**DESCRIPTION OF THE TASK:**
Retype the records word for word. Skip every image.

[Opening INFORMATION section]

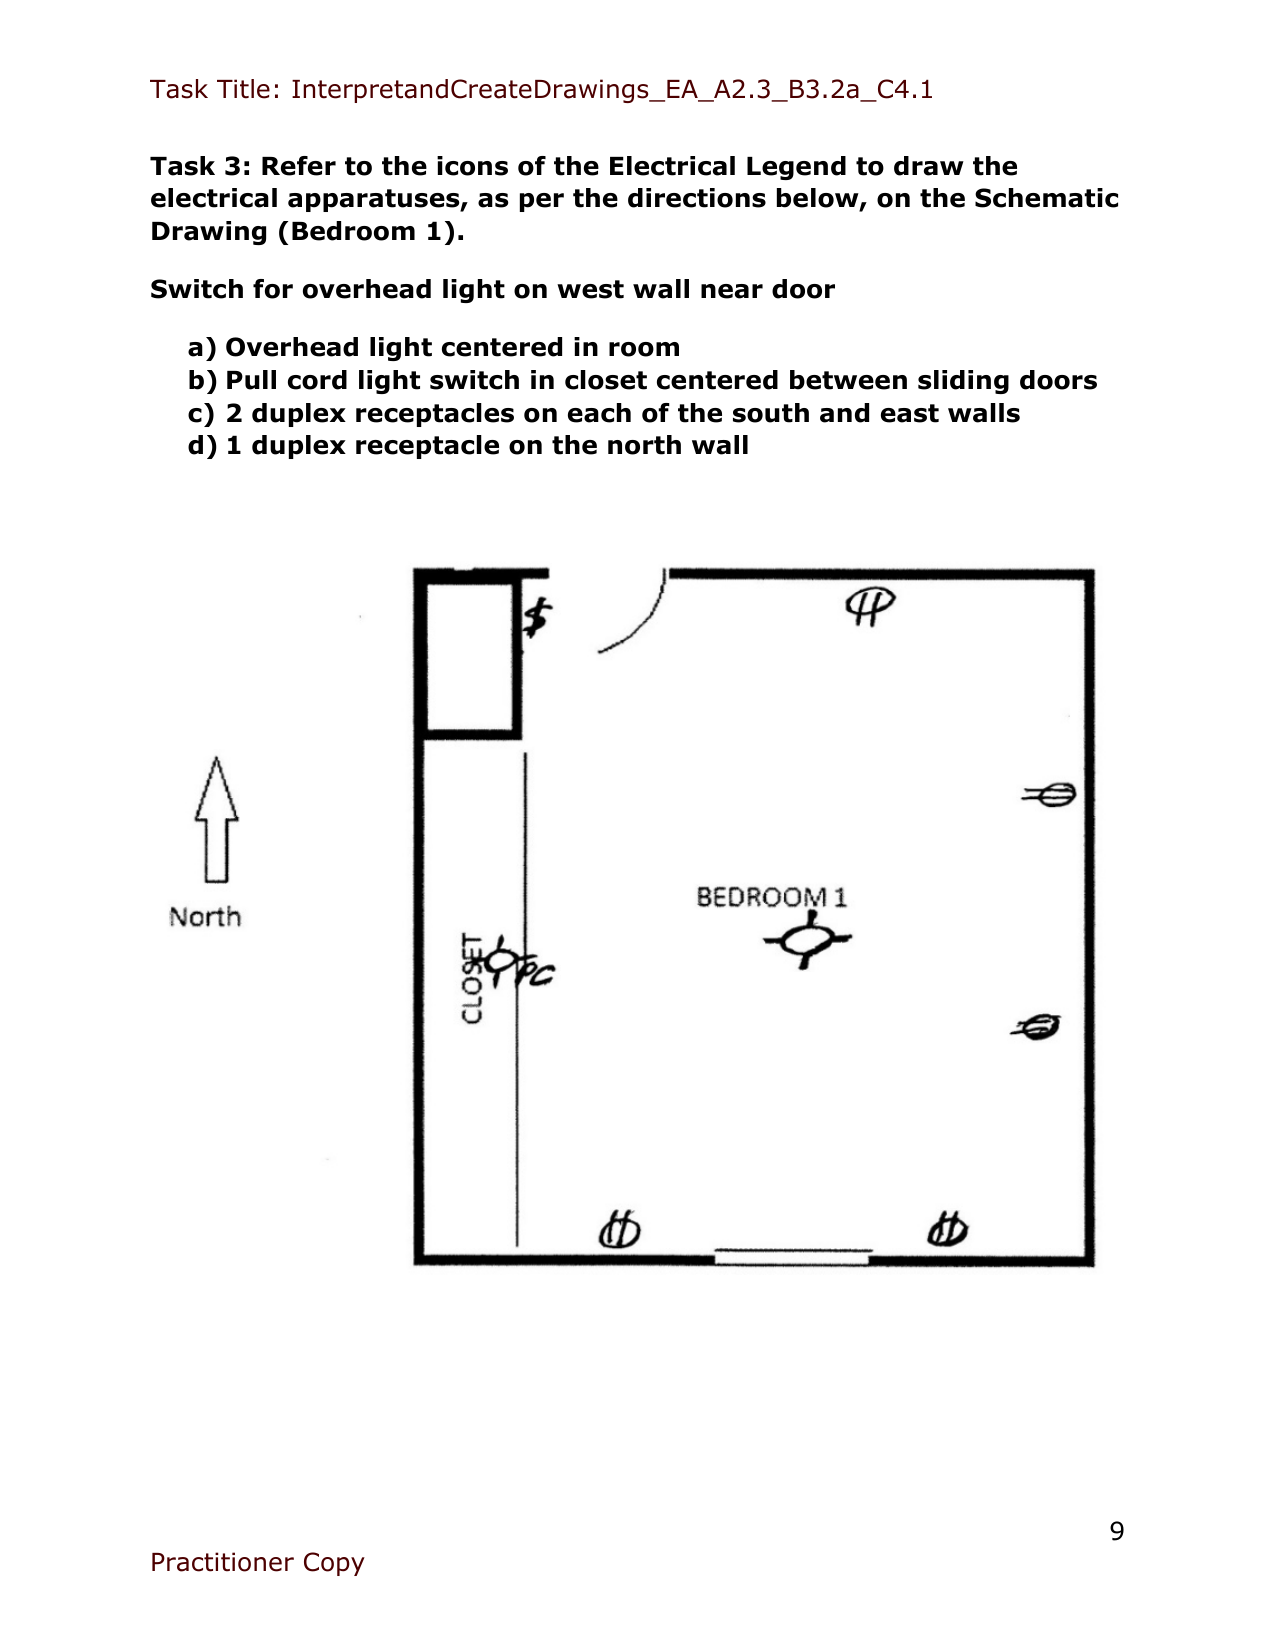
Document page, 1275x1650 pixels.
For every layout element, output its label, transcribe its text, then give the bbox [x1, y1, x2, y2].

list Overhead light centered in room [187, 331, 1125, 362]
text Switch for overhead light on west wall near door [150, 273, 1125, 304]
text Task 3: Refer to the icons of the Electrical Legend to draw the electrical apparatuses, as per the directions below, on the Schematic Drawing (Bedroom 1). [150, 150, 1125, 246]
list Pull cord light switch in closet centered between sliding doors [187, 364, 1125, 394]
list 1 duplex receptacle on the north wall [187, 430, 1125, 460]
picture [150, 545, 1116, 1286]
list 2 duplex receptacles on each of the south and east walls [187, 397, 1125, 427]
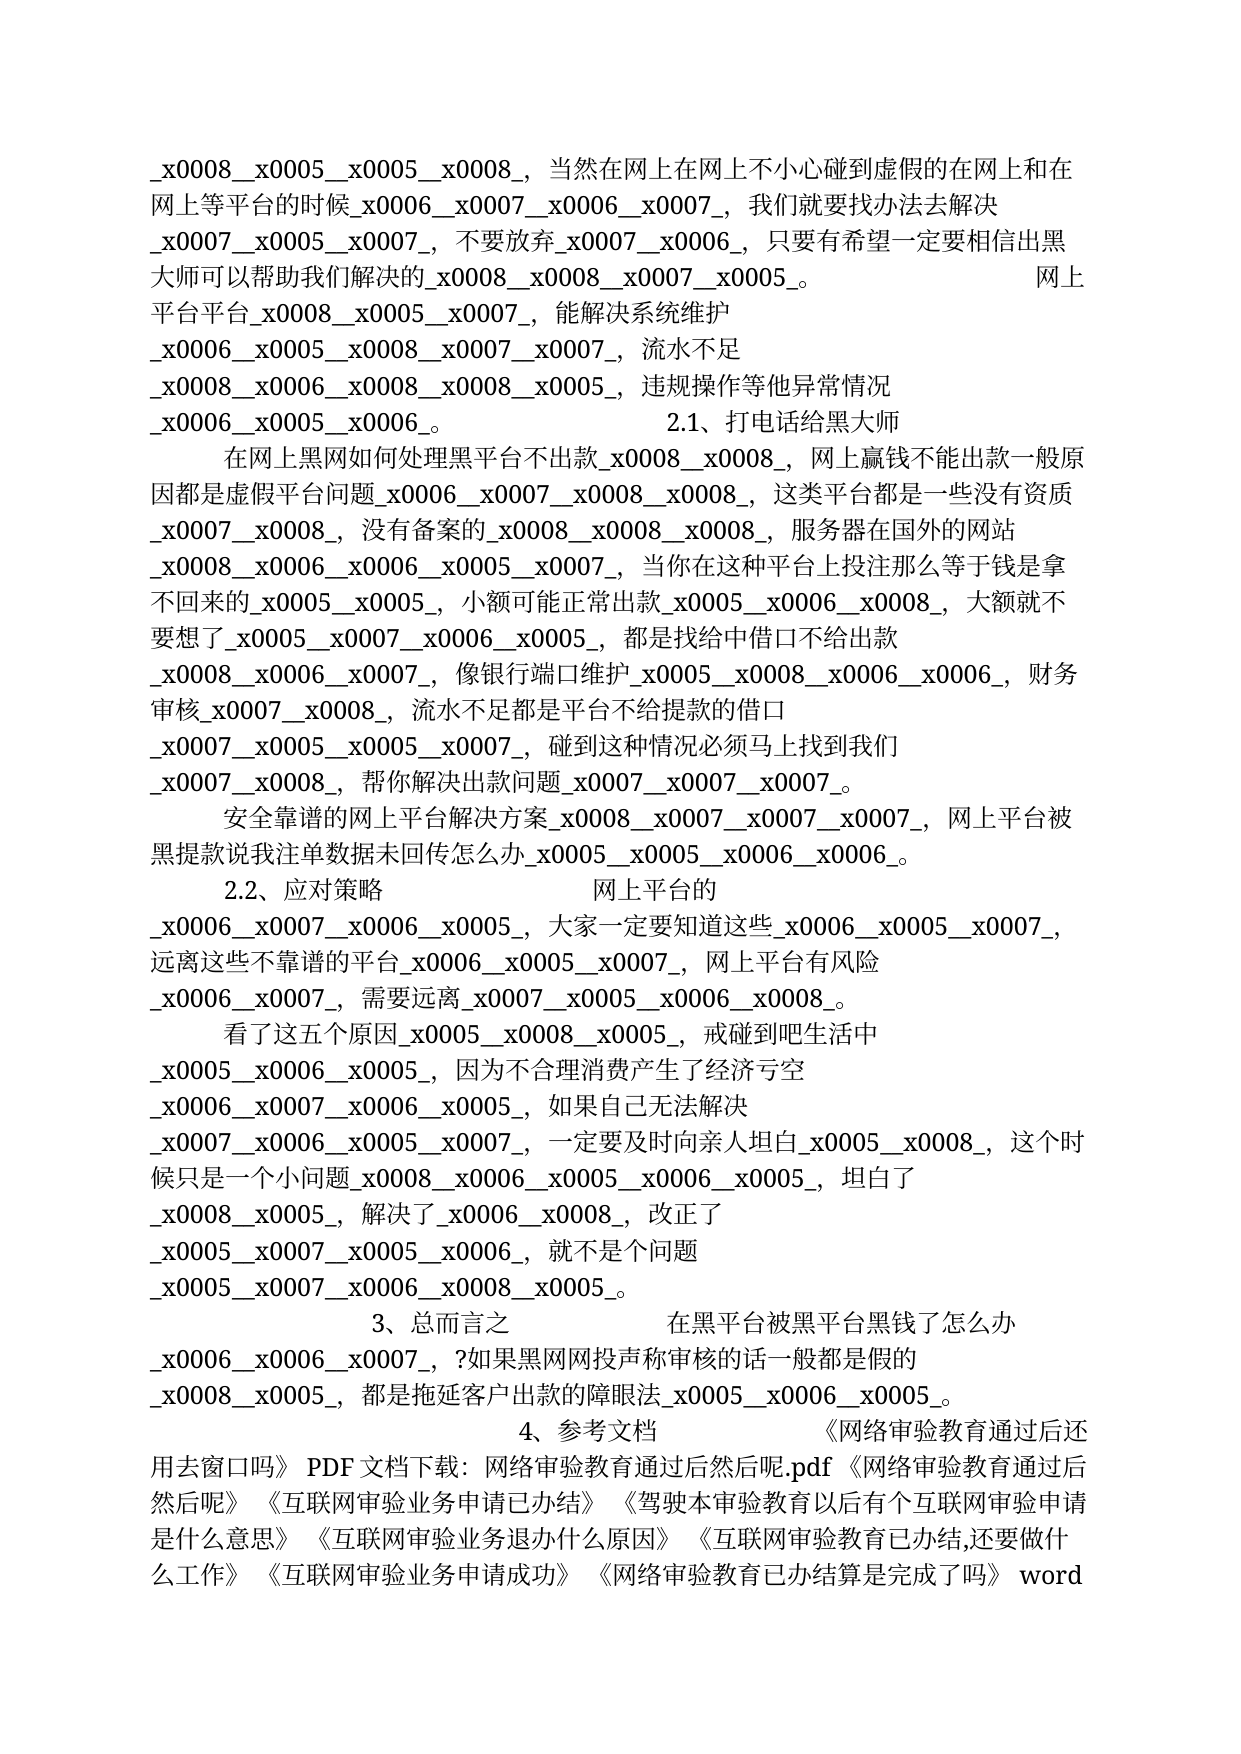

[Closing INFORMATION section]

**YOUR SOLUTION:**
Document page, 1275x1650 pixels.
For every layout element, output its label, transcribe its text, then give the bbox [x1, y1, x2, y2].

list Overhead light centered in room [187, 331, 1125, 362]
text Switch for overhead light on west wall near door [150, 273, 1125, 304]
text Task 3: Refer to the icons of the Electrical Legend to draw the electrical apparatuses, as per the directions below, on the Schematic Drawing (Bedroom 1). [150, 150, 1125, 246]
list Pull cord light switch in closet centered between sliding doors [187, 364, 1125, 394]
list 1 duplex receptacle on the north wall [187, 430, 1125, 460]
picture [150, 545, 1116, 1286]
list 2 duplex receptacles on each of the south and east walls [187, 397, 1125, 427]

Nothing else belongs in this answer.